上記記載事項アの「通信機器やネットワーク関連機器等のコンピュータ関連の機器類を保管するラック」との記載、【図1】及び【図2】から、センサー5が装着された板(以下、「天板」という。)とラックPを構成する底の板(以下、「底板」という。)との間にわたってコンピュータ関連の機器類を装着可能な、天板から底板に向かう方向(以下、「上下方向」という。)のフレームP1を具備するとともに、該フレームP1の側方をスライド側板2によって覆うようにしたコンピュータ関連の機器類用ラックPが看て取れる。


【図1】及び【図4】から、スライド側板2が底板と天板との間で前後方向(以下、スライド側板2がスライドする方向を「前後方向」という。)へスライド可能に装着されていることが看て取れる。



【図1】及び【図2】から、スライド側板2を前後方向へスライド可能に嵌め合せる、コンピュータ関連の機器類用ラックPの内側から見て最も外側に設けられた帯板3A(以下、「最も外側の帯板3A」という。)が看て取れる。


【図1】及び【図3】から、前後方向のフレームP1は、最も外側の帯板3Aからコンピュータ関連の機器類用ラックの内部側へ離して配置されていることが看て取れる。
また、フレームP1はラックPを形成するものであるから、上下方向のフレームP1は、底板と天板との間で前後方向のフレームP1に止着していることが理解できる。


上記記載事項アの「スライド側板2は、横並びに連結した複数のラックPから任意のラックPのスライド側板2を自在に引き抜けるようにしている」との記載及び【図4】から、コンピュータ関連の機器類用ラックを横幅方向へ複数連設してスライド側板2を前方又は後方へスライドさせた場合に、上下方向のフレームP1の側方に、最も外側の帯板3Aから上下方向のフレームP1まで水平方向に連続する空間があることが理解できる。

_作業内容_.
a – ラックに関する抜粋では、センサー5が装着された板を何と呼ぶと定めていますか。
b – ラックに関する抜粋から、「上記記載事項アの「通信機器や」で始まり「着していることが理解できる。」に至るまでの部分を一字一句違えずに再掲してください。

_提供データ_.
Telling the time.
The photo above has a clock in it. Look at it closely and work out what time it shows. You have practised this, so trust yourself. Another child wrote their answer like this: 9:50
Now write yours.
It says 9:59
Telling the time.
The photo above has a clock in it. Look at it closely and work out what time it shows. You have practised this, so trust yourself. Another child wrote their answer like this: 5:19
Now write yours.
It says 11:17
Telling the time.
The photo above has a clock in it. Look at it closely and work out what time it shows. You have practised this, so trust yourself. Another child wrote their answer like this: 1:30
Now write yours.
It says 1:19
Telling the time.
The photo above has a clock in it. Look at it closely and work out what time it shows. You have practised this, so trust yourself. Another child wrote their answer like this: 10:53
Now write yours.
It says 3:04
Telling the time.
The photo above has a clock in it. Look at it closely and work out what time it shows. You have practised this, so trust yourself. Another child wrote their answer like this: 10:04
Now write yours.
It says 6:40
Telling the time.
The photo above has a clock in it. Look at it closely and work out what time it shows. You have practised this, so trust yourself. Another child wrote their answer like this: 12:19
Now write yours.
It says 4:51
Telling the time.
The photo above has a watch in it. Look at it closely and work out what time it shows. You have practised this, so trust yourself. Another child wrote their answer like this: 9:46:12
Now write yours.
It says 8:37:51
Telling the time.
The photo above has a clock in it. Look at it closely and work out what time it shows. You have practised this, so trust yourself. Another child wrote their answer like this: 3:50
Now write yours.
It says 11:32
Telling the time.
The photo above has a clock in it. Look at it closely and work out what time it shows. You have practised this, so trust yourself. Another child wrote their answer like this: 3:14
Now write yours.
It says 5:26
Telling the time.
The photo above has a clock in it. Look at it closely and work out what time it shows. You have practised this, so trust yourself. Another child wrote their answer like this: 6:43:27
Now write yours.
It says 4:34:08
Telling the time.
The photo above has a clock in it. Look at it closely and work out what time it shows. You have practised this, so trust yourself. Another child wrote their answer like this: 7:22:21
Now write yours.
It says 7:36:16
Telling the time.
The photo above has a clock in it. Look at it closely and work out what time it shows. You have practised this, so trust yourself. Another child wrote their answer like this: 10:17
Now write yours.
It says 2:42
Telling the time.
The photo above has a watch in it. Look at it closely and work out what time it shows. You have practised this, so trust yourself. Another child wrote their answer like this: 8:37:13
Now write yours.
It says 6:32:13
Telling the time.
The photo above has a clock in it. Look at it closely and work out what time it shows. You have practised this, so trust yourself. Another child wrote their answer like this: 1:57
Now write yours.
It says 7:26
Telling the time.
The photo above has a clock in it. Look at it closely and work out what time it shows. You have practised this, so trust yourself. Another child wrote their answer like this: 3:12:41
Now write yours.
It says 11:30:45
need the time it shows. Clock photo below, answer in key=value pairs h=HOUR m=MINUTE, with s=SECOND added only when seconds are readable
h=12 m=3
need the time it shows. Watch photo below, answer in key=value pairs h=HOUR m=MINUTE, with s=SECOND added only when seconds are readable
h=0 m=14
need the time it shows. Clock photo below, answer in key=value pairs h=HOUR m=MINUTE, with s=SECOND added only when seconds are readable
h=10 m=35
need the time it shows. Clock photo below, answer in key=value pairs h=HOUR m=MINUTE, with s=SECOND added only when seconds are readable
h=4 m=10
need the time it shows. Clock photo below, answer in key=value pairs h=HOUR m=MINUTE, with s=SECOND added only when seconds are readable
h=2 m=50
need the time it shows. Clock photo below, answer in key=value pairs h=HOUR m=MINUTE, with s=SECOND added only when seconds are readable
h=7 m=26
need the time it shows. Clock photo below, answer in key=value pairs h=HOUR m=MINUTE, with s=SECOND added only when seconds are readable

_解答_.
a – 「天板」と呼ぶと定めています。

b –
上記記載事項アの「通信機器やネットワーク関連機器等のコンピュータ関連の機器類を保管するラック」との記載、【図1】及び【図2】から、センサー5が装着された板(以下、「天板」という。)とラックPを構成する底の板(以下、「底板」という。)との間にわたってコンピュータ関連の機器類を装着可能な、天板から底板に向かう方向(以下、「上下方向」という。)のフレームP1を具備するとともに、該フレームP1の側方をスライド側板2によって覆うようにしたコンピュータ関連の機器類用ラックPが看て取れる。


【図1】及び【図4】から、スライド側板2が底板と天板との間で前後方向(以下、スライド側板2がスライドする方向を「前後方向」という。)へスライド可能に装着されていることが看て取れる。



【図1】及び【図2】から、スライド側板2を前後方向へスライド可能に嵌め合せる、コンピュータ関連の機器類用ラックPの内側から見て最も外側に設けられた帯板3A(以下、「最も外側の帯板3A」という。)が看て取れる。


【図1】及び【図3】から、前後方向のフレームP1は、最も外側の帯板3Aからコンピュータ関連の機器類用ラックの内部側へ離して配置されていることが看て取れる。
また、フレームP1はラックPを形成するものであるから、上下方向のフレームP1は、底板と天板との間で前後方向のフレームP1に止着していることが理解できる。